> Job: Without including any pictures, reproduce the full listing exactly.

> Source data:

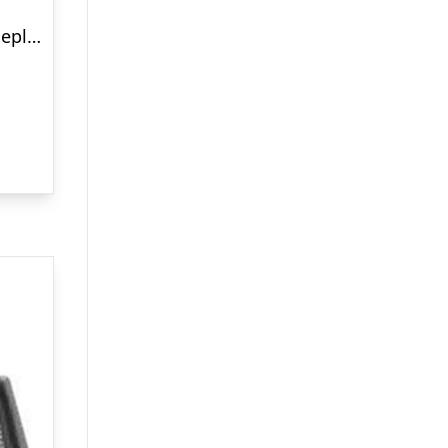
Kitchenaid Bakeware Bageplade 33 x 22,5 cm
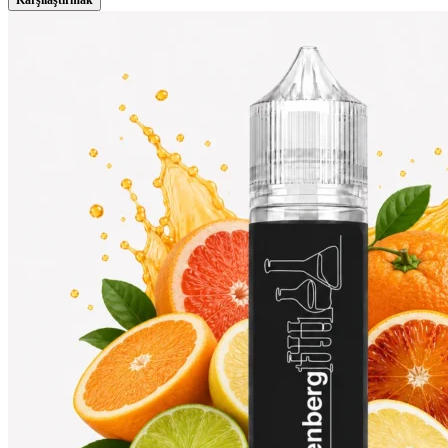
Karşılaştırmak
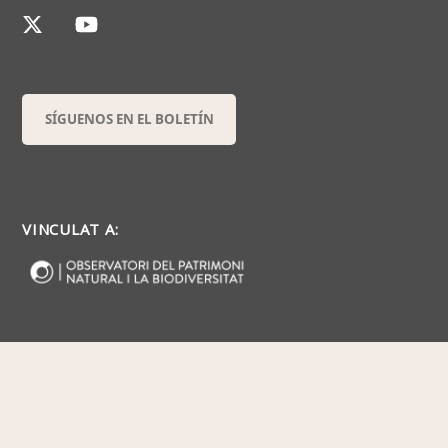
SÍGUENOS EN EL BOLETÍN
VINCULAT A:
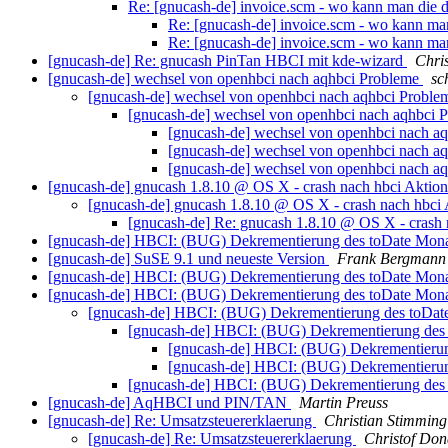
Re: [gnucash-de] invoice.scm - wo kann man die de
Re: [gnucash-de] invoice.scm - wo kann man 
Re: [gnucash-de] invoice.scm - wo kann man 
[gnucash-de] Re: gnucash PinTan HBCI mit kde-wizard
Chri
[gnucash-de] wechsel von openhbci nach aqhbci Probleme
sc
[gnucash-de] wechsel von openhbci nach aqhbci Probl
[gnucash-de] wechsel von openhbci nach aqhbci 
[gnucash-de] wechsel von openhbci nach a
[gnucash-de] wechsel von openhbci nach a
[gnucash-de] wechsel von openhbci nach a
[gnucash-de] gnucash 1.8.10 @ OS X - crash nach hbci Aktio
[gnucash-de] gnucash 1.8.10 @ OS X - crash nach hbci
[gnucash-de] Re: gnucash 1.8.10 @ OS X - crash
[gnucash-de] HBCI: (BUG) Dekrementierung des toDate Mona
[gnucash-de] SuSE 9.1 und neueste Version
Frank Bergmann
[gnucash-de] HBCI: (BUG) Dekrementierung des toDate Mona
[gnucash-de] HBCI: (BUG) Dekrementierung des toDate Mona
[gnucash-de] HBCI: (BUG) Dekrementierung des toDate
[gnucash-de] HBCI: (BUG) Dekrementierung des 
[gnucash-de] HBCI: (BUG) Dekrementierun
[gnucash-de] HBCI: (BUG) Dekrementierun
[gnucash-de] HBCI: (BUG) Dekrementierung des 
[gnucash-de] AqHBCI und PIN/TAN
Martin Preuss
[gnucash-de] Re: Umsatzsteuererklaerung
Christian Stimming
[gnucash-de] Re: Umsatzsteuererklaerung
Christof Don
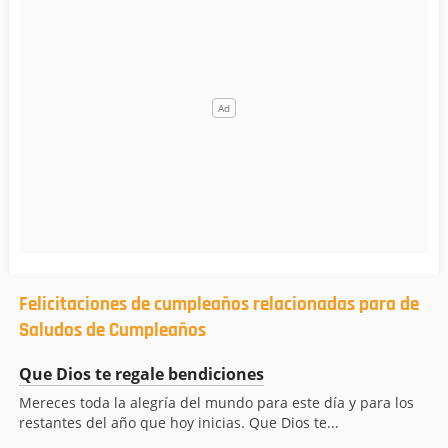
Felicitaciones de cumpleaños relacionadas para de
Saludos de Cumpleaños
Que Dios te regale bendiciones
Mereces toda la alegría del mundo para este día y para los
restantes del año que hoy inicias. Que Dios te...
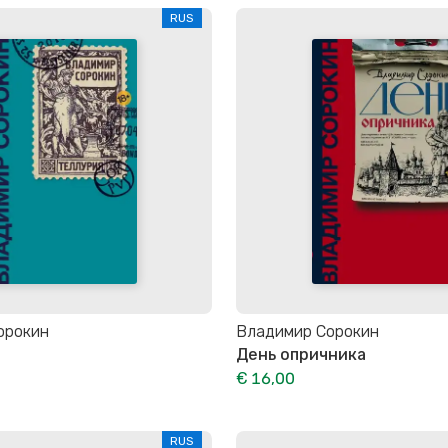
RUS
орокин
Владимир Сорокин
День опричника
€ 16,00
RUS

> Answer to the problem:
Kitchenaid Bakeware Bageplade 33 x 22,5 cm
Karşılaştırmak
SÍGUENOS EN EL BOLETÍN
VINCULAT A:
Re: [gnucash-de] invoice.scm - wo kann man die de
Re: [gnucash-de] invoice.scm - wo kann man 
Re: [gnucash-de] invoice.scm - wo kann man 
[gnucash-de] Re: gnucash PinTan HBCI mit kde-wizard
Chri
[gnucash-de] wechsel von openhbci nach aqhbci Probleme
sc
[gnucash-de] wechsel von openhbci nach aqhbci Probl
[gnucash-de] wechsel von openhbci nach aqhbci 
[gnucash-de] wechsel von openhbci nach a
[gnucash-de] wechsel von openhbci nach a
[gnucash-de] wechsel von openhbci nach a
[gnucash-de] gnucash 1.8.10 @ OS X - crash nach hbci Aktio
[gnucash-de] gnucash 1.8.10 @ OS X - crash nach hbci
[gnucash-de] Re: gnucash 1.8.10 @ OS X - crash
[gnucash-de] HBCI: (BUG) Dekrementierung des toDate Mona
[gnucash-de] SuSE 9.1 und neueste Version
Frank Bergmann
[gnucash-de] HBCI: (BUG) Dekrementierung des toDate Mona
[gnucash-de] HBCI: (BUG) Dekrementierung des toDate Mona
[gnucash-de] HBCI: (BUG) Dekrementierung des toDate
[gnucash-de] HBCI: (BUG) Dekrementierung des 
[gnucash-de] HBCI: (BUG) Dekrementierun
[gnucash-de] HBCI: (BUG) Dekrementierun
[gnucash-de] HBCI: (BUG) Dekrementierung des 
[gnucash-de] AqHBCI und PIN/TAN
Martin Preuss
[gnucash-de] Re: Umsatzsteuererklaerung
Christian Stimming
[gnucash-de] Re: Umsatzsteuererklaerung
Christof Don
Felicitaciones de cumpleaños relacionadas para de
Saludos de Cumpleaños
Que Dios te regale bendiciones
Mereces toda la alegría del mundo para este día y para los
restantes del año que hoy inicias. Que Dios te...
RUS
орокин
Владимир Сорокин
День опричника
€ 16,00
RUS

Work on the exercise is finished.